WORK REQUIRED:
Extract the text of each entry below exactly, leaving every image behind.

DATA EXTRACTS:
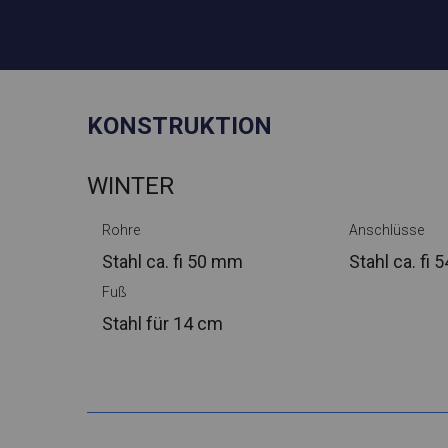
KONSTRUKTION
WINTER
Rohre
Anschlüsse
Stahl ca.
fi 50 mm
Stahl ca.
fi 
Fuß
Stahl
für 14 cm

FINISHED TASK:
KONSTRUKTION
WINTER
Rohre
Anschlüsse
Stahl ca.
fi 50 mm
Stahl ca.
fi 
Fuß
Stahl
für 14 cm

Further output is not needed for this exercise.